### Provided material
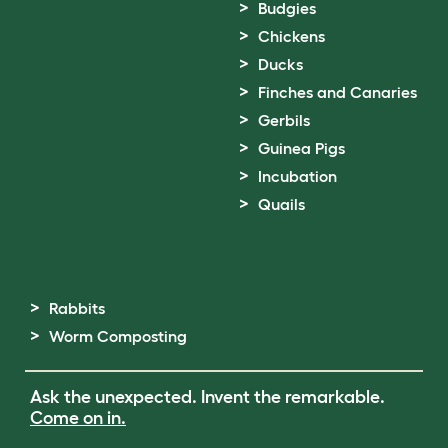
Budgies
Chickens
Ducks
Finches and Canaries
Gerbils
Guinea Pigs
Incubation
Quails
Rabbits
Worm Composting
Ask the unexpected. Invent the remarkable.
Come on in.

### Required work
An exact copy is needed of the lines from the one containing "Worm Composting" through the end of the records.

### Response area
Worm Composting
Ask the unexpected. Invent the remarkable.
Come on in.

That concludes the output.